• WORK INSTRUCTIONS
Copy the listing below word for word, leaving out the pictures.

(Dataset listing)

########################################

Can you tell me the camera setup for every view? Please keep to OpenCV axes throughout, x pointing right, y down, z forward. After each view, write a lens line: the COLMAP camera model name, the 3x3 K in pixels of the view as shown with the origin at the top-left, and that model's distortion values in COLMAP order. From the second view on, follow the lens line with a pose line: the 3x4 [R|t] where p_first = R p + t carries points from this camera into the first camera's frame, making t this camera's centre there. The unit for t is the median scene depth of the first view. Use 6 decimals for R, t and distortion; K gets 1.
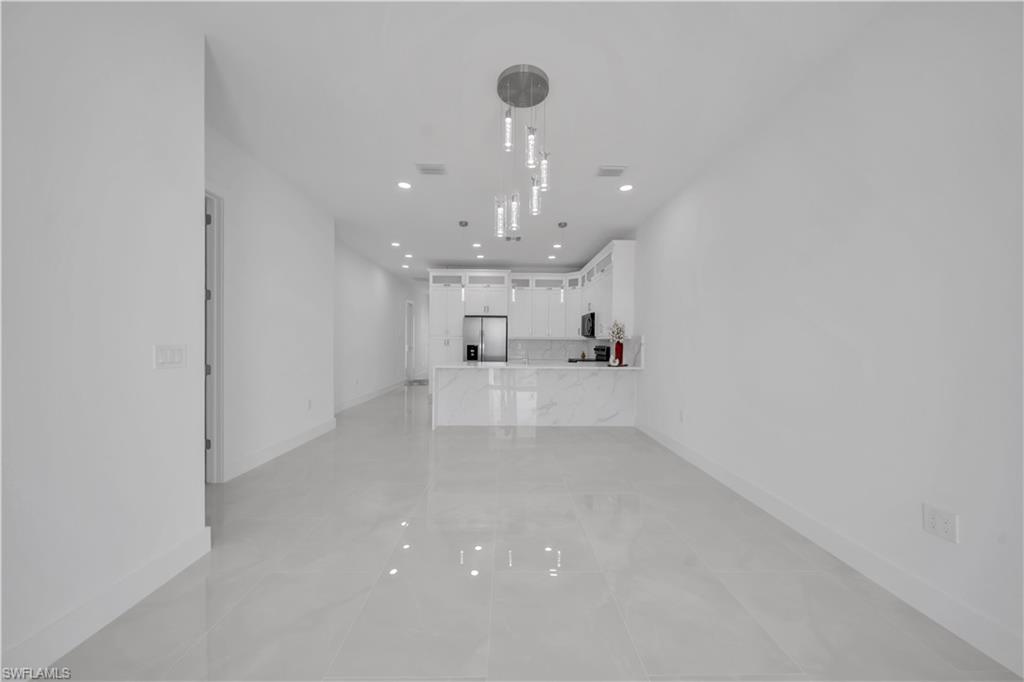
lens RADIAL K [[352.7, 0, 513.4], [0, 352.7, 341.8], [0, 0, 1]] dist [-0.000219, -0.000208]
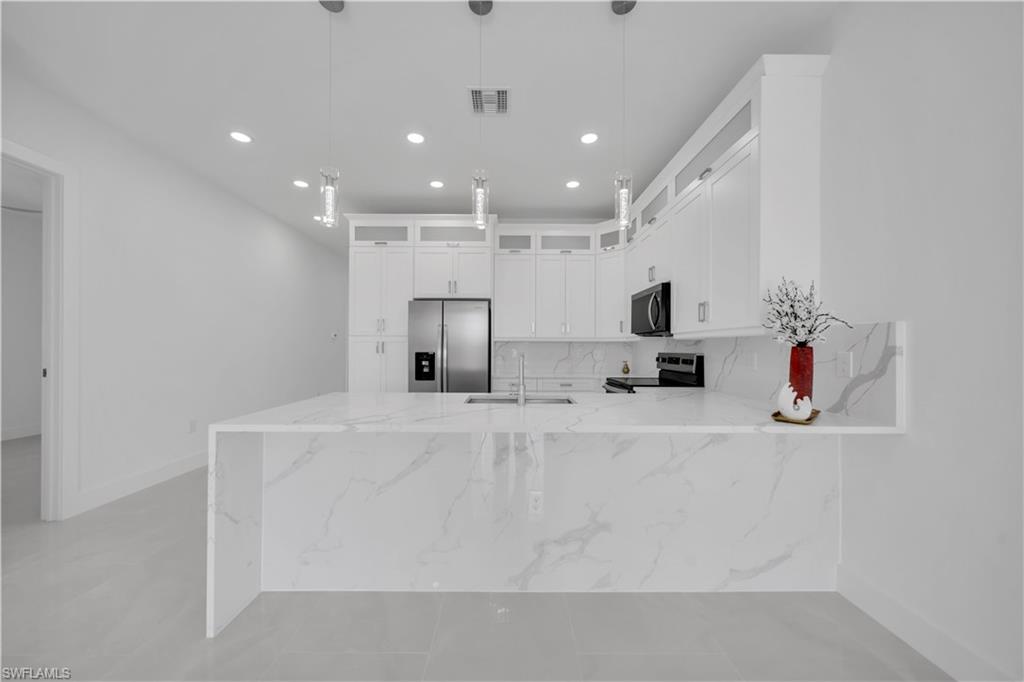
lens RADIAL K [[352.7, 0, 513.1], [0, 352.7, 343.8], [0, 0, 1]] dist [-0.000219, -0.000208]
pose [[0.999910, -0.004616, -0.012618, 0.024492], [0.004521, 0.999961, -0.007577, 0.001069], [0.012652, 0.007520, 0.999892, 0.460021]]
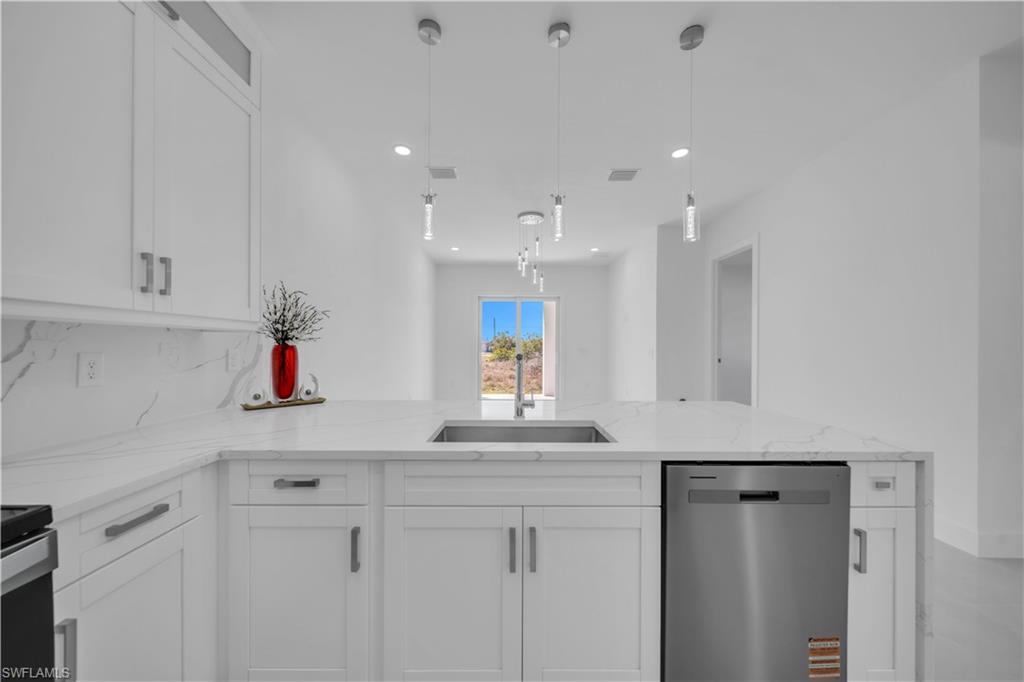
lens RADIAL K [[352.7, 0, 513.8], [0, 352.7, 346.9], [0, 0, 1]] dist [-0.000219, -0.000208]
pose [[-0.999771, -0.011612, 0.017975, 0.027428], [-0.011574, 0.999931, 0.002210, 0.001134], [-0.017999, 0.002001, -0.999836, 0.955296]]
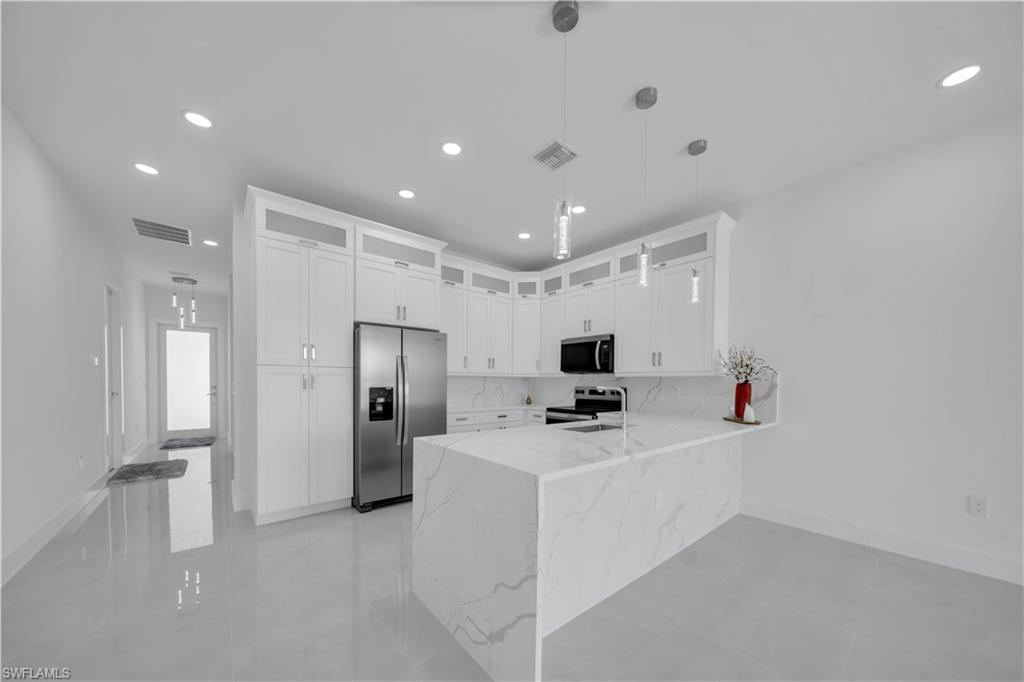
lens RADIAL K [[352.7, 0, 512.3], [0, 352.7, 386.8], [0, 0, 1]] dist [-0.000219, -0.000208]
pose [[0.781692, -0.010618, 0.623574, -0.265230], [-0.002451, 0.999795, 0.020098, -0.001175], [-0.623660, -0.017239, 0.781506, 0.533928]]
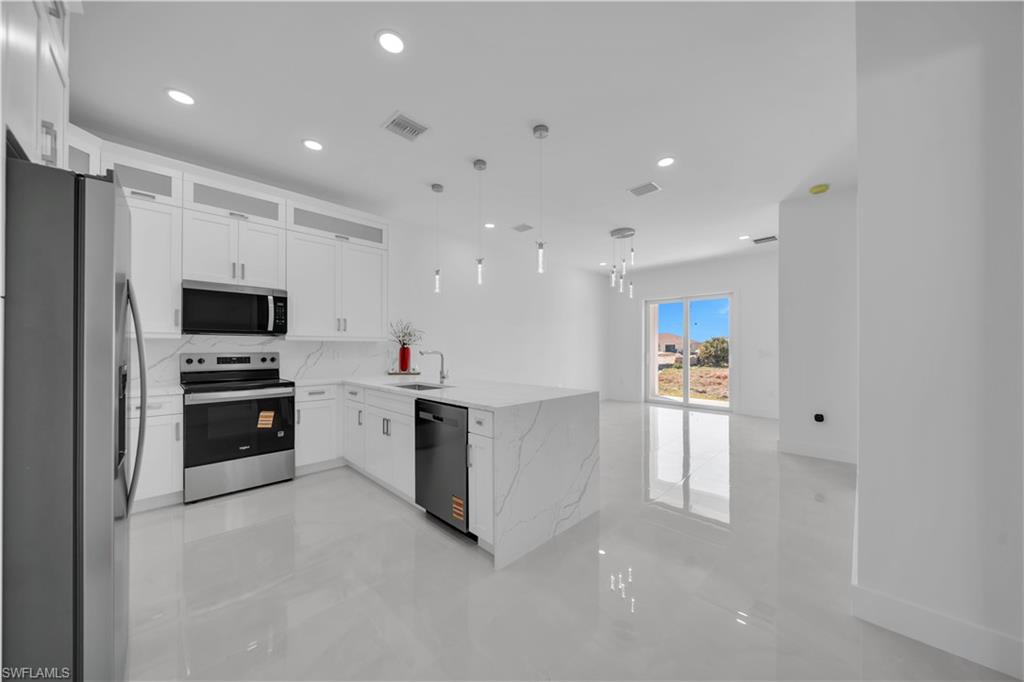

########################################

• YOUR SOLUTION
Can you tell me the camera setup for every view? Please keep to OpenCV axes throughout, x pointing right, y down, z forward. After each view, write a lens line: the COLMAP camera model name, the 3x3 K in pixels of the view as shown with the origin at the top-left, and that model's distortion values in COLMAP order. From the second view on, follow the lens line with a pose line: the 3x4 [R|t] where p_first = R p + t carries points from this camera into the first camera's frame, making t this camera's centre there. The unit for t is the median scene depth of the first view. Use 6 decimals for R, t and distortion; K gets 1.
lens RADIAL K [[352.7, 0, 513.4], [0, 352.7, 341.8], [0, 0, 1]] dist [-0.000219, -0.000208]
lens RADIAL K [[352.7, 0, 513.1], [0, 352.7, 343.8], [0, 0, 1]] dist [-0.000219, -0.000208]
pose [[0.999910, -0.004616, -0.012618, 0.024492], [0.004521, 0.999961, -0.007577, 0.001069], [0.012652, 0.007520, 0.999892, 0.460021]]
lens RADIAL K [[352.7, 0, 513.8], [0, 352.7, 346.9], [0, 0, 1]] dist [-0.000219, -0.000208]
pose [[-0.999771, -0.011612, 0.017975, 0.027428], [-0.011574, 0.999931, 0.002210, 0.001134], [-0.017999, 0.002001, -0.999836, 0.955296]]
lens RADIAL K [[352.7, 0, 512.3], [0, 352.7, 386.8], [0, 0, 1]] dist [-0.000219, -0.000208]
pose [[0.781692, -0.010618, 0.623574, -0.265230], [-0.002451, 0.999795, 0.020098, -0.001175], [-0.623660, -0.017239, 0.781506, 0.533928]]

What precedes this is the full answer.